Most of the work on the A&A side is RADIUS server based. The FireBrick allows all calls, registrations, and so on, to be validated by RADIUS. This allows a pool of servers to handle call routing based on our database back end, and to handle the call logging and billing.
One of the key things, on re-reading the RFCs, is a new way to handle scaling of the service. The RFCs describe a really useful concept of a redirect server. The idea is that registrations and calls go to that server which does not really do calls at all - it just responds with 302 redirect messages telling the caller where to connect to. This means we can share the customers between servers, and take servers out for maintenance and so on.
Sadly we have, again, been thwarted. Whilst the SNOM phones we tested have no issue with this plan it seems a lot of SIP devices get confused and assume the 302 response is an error and give up, or pop up a "retry" box.
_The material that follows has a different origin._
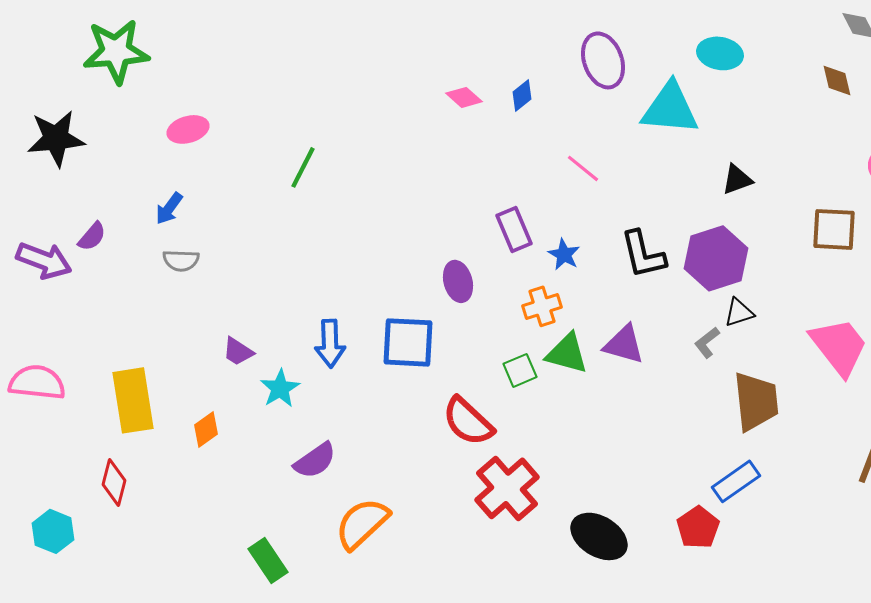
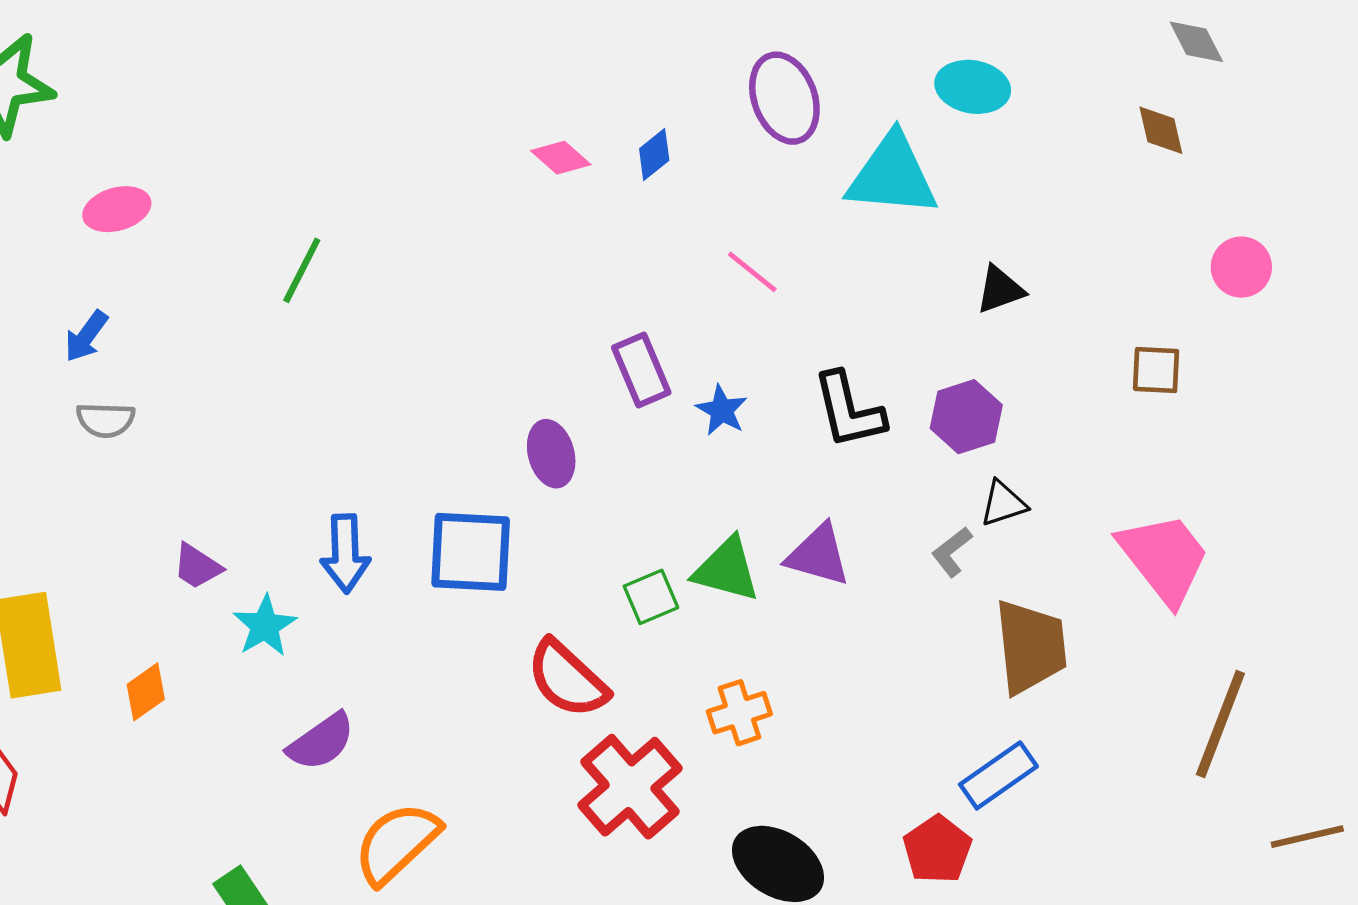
brown square: (834, 229) -> (1156, 370), size x0.7
purple hexagon: (716, 258) -> (966, 417), size x0.7
orange cross: (542, 306) -> (739, 713), moved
The carriers that handle our inbound calls also don't like 302's. So yet again a key part of SIP design that would allow elegant scaling and redundancy is screwed. Why do I even bother? FFS.
So now we are testing using DNS changes to manage pools of registration servers. At least we can have pools of RADIUS servers, and call recording servers and so on as they are no longer in the SIP proxy path.
But we are having fun doing SIP/NAT testing. We want to see if the FireBrick code can work where there is NAT. We have done some testing today using the Technicolor routers we ship as standard on Home::1 lines. To our surprise the ALG in the Technicolor is not bad, and means our end does not see anything odd or NATty. It kind of "just works" which was a slight surprise. We have tested against SNOM and Gigaset kit so far.
We'll be testing with non-ALG NAT devices soon to see if we can make them work. When we are happy with all of the testing we can move customers over to the new service which will be more scalable and reliable.